Riapre il centro per i disabili con i fondi della Regione

7 Marzo 2021

PENNE. Aperto e pienamente operativo il centro diurno disabili adulti di Penne. Le attività, gestite dalla cooperativa Samara, sono svolte nei locali del Centro di educazione ambientale Bellini, nel...

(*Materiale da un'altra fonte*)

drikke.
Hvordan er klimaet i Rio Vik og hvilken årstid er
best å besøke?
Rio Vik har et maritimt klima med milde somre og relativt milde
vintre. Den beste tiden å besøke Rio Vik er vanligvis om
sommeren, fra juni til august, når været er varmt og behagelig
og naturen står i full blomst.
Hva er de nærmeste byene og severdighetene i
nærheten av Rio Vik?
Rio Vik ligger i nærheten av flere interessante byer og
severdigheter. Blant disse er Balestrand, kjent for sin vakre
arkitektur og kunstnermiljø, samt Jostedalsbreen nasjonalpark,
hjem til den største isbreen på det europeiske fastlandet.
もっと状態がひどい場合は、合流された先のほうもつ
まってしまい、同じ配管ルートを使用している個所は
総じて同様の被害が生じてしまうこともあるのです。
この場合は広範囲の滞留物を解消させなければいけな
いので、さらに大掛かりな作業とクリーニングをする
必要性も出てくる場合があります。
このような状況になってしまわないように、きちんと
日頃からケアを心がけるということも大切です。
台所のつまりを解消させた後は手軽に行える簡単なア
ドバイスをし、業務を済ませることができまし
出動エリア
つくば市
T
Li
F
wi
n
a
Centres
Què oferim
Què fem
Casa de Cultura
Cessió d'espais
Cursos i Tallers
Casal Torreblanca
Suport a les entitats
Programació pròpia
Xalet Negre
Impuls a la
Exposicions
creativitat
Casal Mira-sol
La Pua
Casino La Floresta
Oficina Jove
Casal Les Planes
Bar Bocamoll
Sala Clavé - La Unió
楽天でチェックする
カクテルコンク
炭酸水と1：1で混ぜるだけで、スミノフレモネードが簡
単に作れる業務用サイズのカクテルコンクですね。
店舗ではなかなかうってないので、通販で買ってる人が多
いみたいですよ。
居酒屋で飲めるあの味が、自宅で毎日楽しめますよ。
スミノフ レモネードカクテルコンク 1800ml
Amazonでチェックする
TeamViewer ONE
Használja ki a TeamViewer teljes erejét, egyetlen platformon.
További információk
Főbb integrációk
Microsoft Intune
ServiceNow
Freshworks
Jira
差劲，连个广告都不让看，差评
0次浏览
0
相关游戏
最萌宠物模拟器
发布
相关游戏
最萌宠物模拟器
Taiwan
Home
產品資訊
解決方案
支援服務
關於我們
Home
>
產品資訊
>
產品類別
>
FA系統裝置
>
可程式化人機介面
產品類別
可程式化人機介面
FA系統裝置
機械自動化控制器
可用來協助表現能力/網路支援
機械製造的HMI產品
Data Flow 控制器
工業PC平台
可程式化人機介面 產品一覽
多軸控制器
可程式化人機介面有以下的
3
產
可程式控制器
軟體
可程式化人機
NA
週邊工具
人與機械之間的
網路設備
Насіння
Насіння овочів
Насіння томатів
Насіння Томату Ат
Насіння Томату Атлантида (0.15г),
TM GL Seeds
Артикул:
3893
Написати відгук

PENNE. Aperto e pienamente operativo il centro diurno disabili adulti di Penne. Le attività, gestite dalla cooperativa Samara, sono svolte nei locali del Centro di educazione ambientale Bellini, nel cuore della riserva naturale regionale Lago di Penne.
«Grazie al sostegno del presidente del consiglio regionale Lorenzo Sospiri e della Regione, che hanno garantito il rifinanziamento delle attività offerte dalla struttura», ha detto l’assessore alle politiche sociali del Comune di Penne Lorenza Di Vincenzo, «i nostri ragazzi hanno potuto riprendere i propri percorsi personalizzati, tesi alla conservazione delle potenzialità residue e i momenti ludico-ricreativi mirati alla socializzazione e al benessere. Attività che vengono svolte nel rigoroso rispetto dei vari decreti del Presidente del Consiglio dei ministri in materia di contenimento di contagio Covid e con protocolli dedicati per la gestione in sicurezza degli spazi».
«Il progetto ludico ricreativo rivolto ai soggetti adulti con disabilità del territorio vestino», ha ricordato l'assessore, «è stato redatto in sinergia tra l'amministrazione comunale di Penne e l'istituzione IX Vestina in coprogettazione con la coop Samara. Per tutti gli utenti del centro diurno vengono individuati dei percorsi personalizzati, studiati e costruiti in funzione delle reali capacità residue, per dar loro, oltre a tutto ciò di cui necessitano in tema di non autosufficienza, soprattutto la possibilità di partecipare a dei processi esperienziali complessi: laboratori artigianali-artistici-culinari, giochi mirati, attività specifiche di animazione».
«A nome di tutte le famiglie dei disabili», ha affermato Alessia Cacciatore, rappresentante delle famiglie, «ringrazio gli operatori della coop Samara e tutti coloro che hanno permesso che si realizzasse tale servizio, ma in primis sento il bisogno di dover ringraziare l'ecad Vestino 19 che ha bandito l’avviso e il Comune di Penne, con l'assessore Di Vincenzo, che si è prodigata per cercare i fondi». (f.bel.)